4. The Guardian‘s Milly Dowler hacking splash was all untrue, except the bit we haven’t mentioned that wasn’t
In July 2011, a nuclear bomb was dropped on Britain’s newspaper industry: The Guardian alleged that the News of the World had deleted messages from murder victim Milly Dowler’s mobile phone, giving her parents ‘false hope’ that she was still alive. Despite the fact that we now know The Guardian story — which followed others detailing the hacking of messages left on celebrities’ phones — was almost certainly untrue, this was the tipping point. [source]
There is some sleight of hand here. In fact, the Guardian‘s splash that day led on the allegation that the News of the World had hacked the phone of murder victim Milly Dowler. The idea of deletions was mentioned in the sub-headline. It is now believed by the police that it is impossible to tell what, or who, caused the deletions. Nonetheless, it is not disputed that the paper hacked the phone of a dead girl in the hope of getting a story.
5. Johann Hari is David Bell’s fault
Bell and Middleton set up the Media Standards Trust, a lobby group which presented a huge amount of evidence to the Inquiry. The Media Standards Trust, whose chairman was Bell, gave its ‘prestigious’ Orwell Prize for political writing to a journalist who turned out to have made up parts of his ‘award-winning’ articles. [source]
6. David Bell is conscientious
It’s always the hard-working ones. Richard Pendlebury writes:
But while some of the Leveson assessors have patchy attendance records at the Inquiry, Sir David — whose unbridled eagerness to join the judge in his private rooms when the sittings rise has been remarked upon by observers — seems to have barely missed a day of the public hearings that began almost a year ago.
7. The FT has unisex executive loos
Writing in the New Statesman (bugger, are we part of this semi-masonic conspiracy?

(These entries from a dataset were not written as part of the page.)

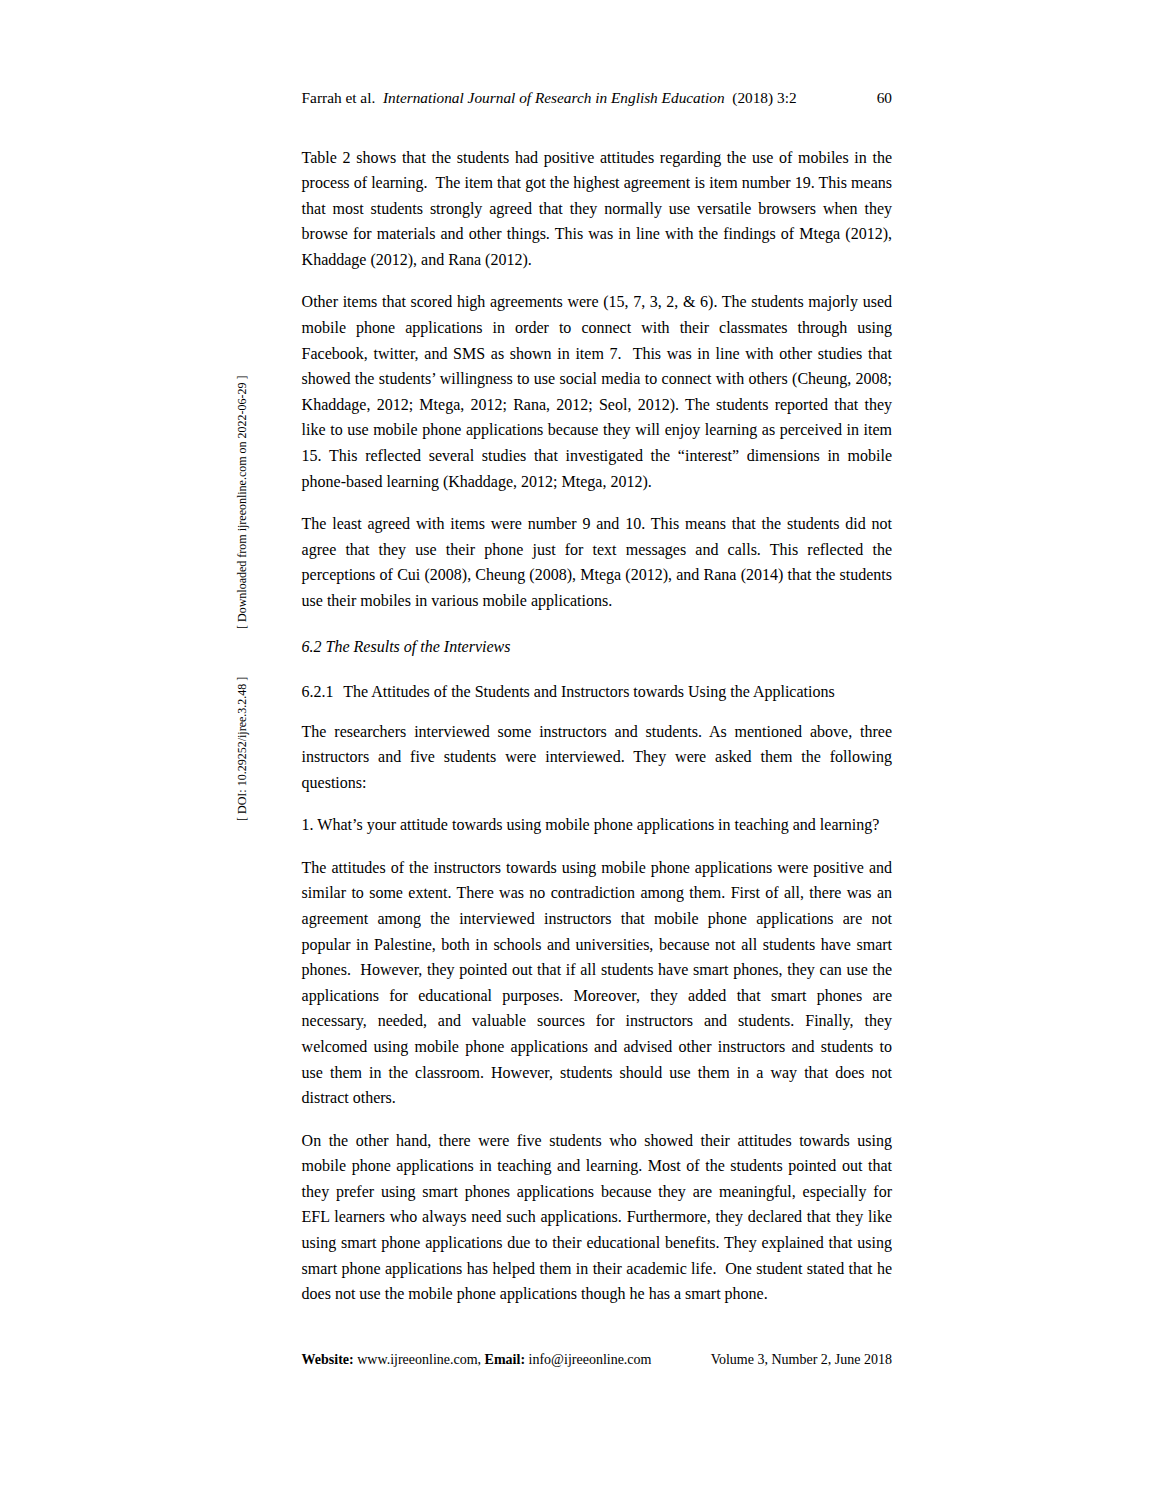[ DOI: 10.29252/ijree.3.2.48 ] [ Downloaded from ijreeonline.com on 2022-06-29 ]
Farrah et al. International Journal of Research in English Education (2018) 3:2
60
Table 2 shows that the students had positive attitudes regarding the use of mobiles in the process of learning. The item that got the highest agreement is item number 19. This means that most students strongly agreed that they normally use versatile browsers when they browse for materials and other things. This was in line with the findings of Mtega (2012), Khaddage (2012), and Rana (2012).
Other items that scored high agreements were (15, 7, 3, 2, & 6). The students majorly used mobile phone applications in order to connect with their classmates through using Facebook, twitter, and SMS as shown in item 7. This was in line with other studies that showed the students’ willingness to use social media to connect with others (Cheung, 2008; Khaddage, 2012; Mtega, 2012; Rana, 2012; Seol, 2012). The students reported that they like to use mobile phone applications because they will enjoy learning as perceived in item 15. This reflected several studies that investigated the “interest” dimensions in mobile phone-based learning (Khaddage, 2012; Mtega, 2012).
The least agreed with items were number 9 and 10. This means that the students did not agree that they use their phone just for text messages and calls. This reflected the perceptions of Cui (2008), Cheung (2008), Mtega (2012), and Rana (2014) that the students use their mobiles in various mobile applications.
6.2 The Results of the Interviews
6.2.1 The Attitudes of the Students and Instructors towards Using the Applications
The researchers interviewed some instructors and students. As mentioned above, three instructors and five students were interviewed. They were asked them the following questions:
1. What’s your attitude towards using mobile phone applications in teaching and learning?
The attitudes of the instructors towards using mobile phone applications were positive and similar to some extent. There was no contradiction among them. First of all, there was an agreement among the interviewed instructors that mobile phone applications are not popular in Palestine, both in schools and universities, because not all students have smart phones. However, they pointed out that if all students have smart phones, they can use the applications for educational purposes. Moreover, they added that smart phones are necessary, needed, and valuable sources for instructors and students. Finally, they welcomed using mobile phone applications and advised other instructors and students to use them in the classroom. However, students should use them in a way that does not distract others.
On the other hand, there were five students who showed their attitudes towards using mobile phone applications in teaching and learning. Most of the students pointed out that they prefer using smart phones applications because they are meaningful, especially for EFL learners who always need such applications. Furthermore, they declared that they like using smart phone applications due to their educational benefits. They explained that using smart phone applications has helped them in their academic life. One student stated that he does not use the mobile phone applications though he has a smart phone.
Website: www.ijreeonline.com, Email: info@ijreeonline.com
Volume 3, Number 2, June 2018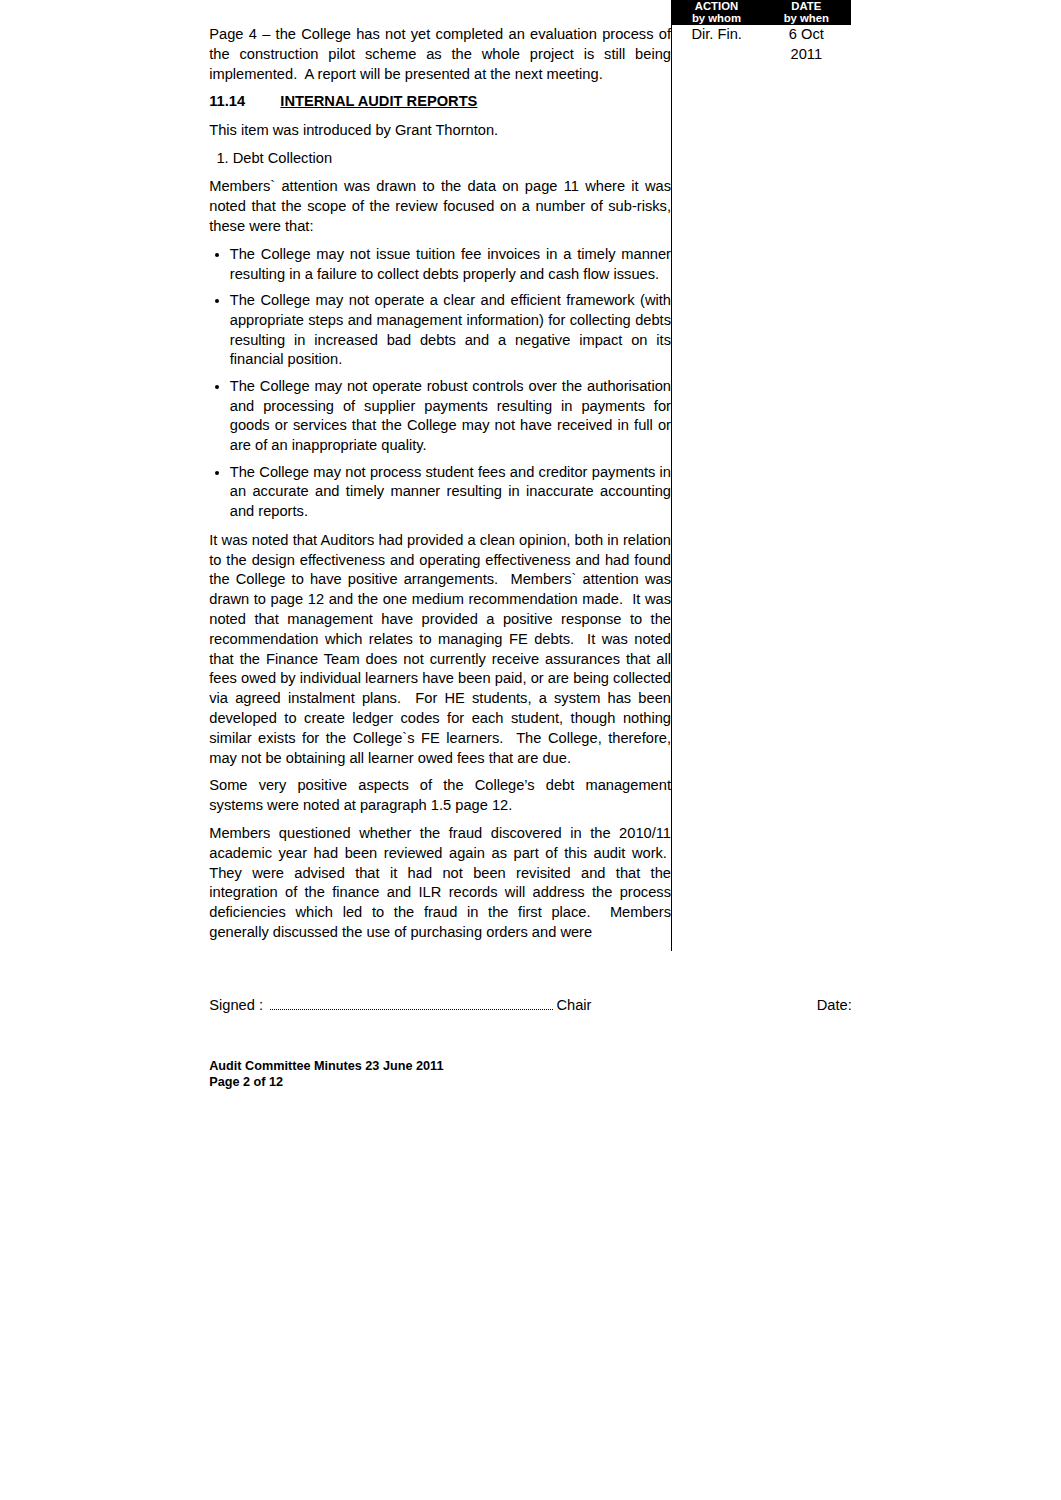| | ACTION by whom | DATE by when |
| Page 4 – the College has not yet completed an evaluation process of the construction pilot scheme as the whole project is still being implemented. A report will be presented at the next meeting. / 11.14 / INTERNAL AUDIT REPORTS / This item was introduced by Grant Thornton. Debt Collection Members` attention was drawn to the data on page 11 where it was noted that the scope of the review focused on a number of sub-risks, these were that: The College may not issue tuition fee invoices in a timely manner resulting in a failure to collect debts properly and cash flow issues. The College may not operate a clear and efficient framework (with appropriate steps and management information) for collecting debts resulting in increased bad debts and a negative impact on its financial position. The College may not operate robust controls over the authorisation and processing of supplier payments resulting in payments for goods or services that the College may not have received in full or are of an inappropriate quality. The College may not process student fees and creditor payments in an accurate and timely manner resulting in inaccurate accounting and reports. It was noted that Auditors had provided a clean opinion, both in relation to the design effectiveness and operating effectiveness and had found the College to have positive arrangements. Members` attention was drawn to page 12 and the one medium recommendation made. It was noted that management have provided a positive response to the recommendation which relates to managing FE debts. It was noted that the Finance Team does not currently receive assurances that all fees owed by individual learners have been paid, or are being collected via agreed instalment plans. For HE students, a system has been developed to create ledger codes for each student, though nothing similar exists for the College`s FE learners. The College, therefore, may not be obtaining all learner owed fees that are due. Some very positive aspects of the College’s debt management systems were noted at paragraph 1.5 page 12. Members questioned whether the fraud discovered in the 2010/11 academic year had been reviewed again as part of this audit work. They were advised that it had not been revisited and that the integration of the finance and ILR records will address the process deficiencies which led to the fraud in the first place. Members generally discussed the use of purchasing orders and were | Dir. Fin. | 6 Oct 2011 |
Signed : Chair Date:
Audit Committee Minutes 23 June 2011
Page 2 of 12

Do we need to buy robes?), Robert Peston of the BBC describes a “soiree” held by Middleton:
“Almost all her meetings end up with a collective wail about the irresponsibility and excessive power of the media. . . .Meanwhile, the discovery of the evening for me was that Pearson’s executive washroom is unisex, a la Ally McBeal. What is Marjorie Scardino, Pearson’s personable chief executive, thinking of?”
The Mail‘s feature writer, Richard Pendlebury, segues this into:
Peston was unnervingly prescient about one thing. Something has come of that soiree seven years ago.
Go on.
8. From Chris Bryant’s underpants to Jean Charles de Menezes in one easy step
Another Common Purpose luminary is Chris Bryant MP — exposed by the press for posing in his underpants on internet dating sites. Bryant, who has led the charge against Rupert Murdoch in the Commons and was a Leveson witness, was Common Purpose’s London manager for two years.
Among the senior police officers who are also Common Purpose graduates is Cressida Dick, who was savaged by the press for her leading role in the 2005 shooting of the innocent Brazilian Jean Charles de Menezes in a London Underground carriage.
9. We’re not like those mad conspiracy theorists!
For a number of years Common Purpose has attracted the obsessive attention of the more outré internet conspiracy theorists such as David Icke, as well as bloggers on the far Right. This has provided a convenient smokescreen against a more rational investigation.
10. That Hugh Grant’s pretty shifty, eh? I mean, look at his face
11. I Knew Lesbians Would Be Involved Somehow
The panel included three New Labour peers, including Baroness Helena Kennedy QC — one of Middleton’s top ten ‘inspirational leaders’ and an MST trustee (now acting Chair) — and Dame Suzi Leather, the ‘Quango Queen’ who took flak from the press for championing IVF treatment for lesbians and who was interviewed by Julia Middleton for a film which appeared on the Common Purpose website.
PS. Ssh! No one mention our shadowy nexus
Tragically, there was no space to mention that the Daily Mail is edited by Paul Dacre, who is chairman of the Code of Practice committee, which governs the workings of the current press regulator, the PCC.
Dacre once sat on a subway train near Sid Vicious, incidentally. Does that make him responsible for punk music?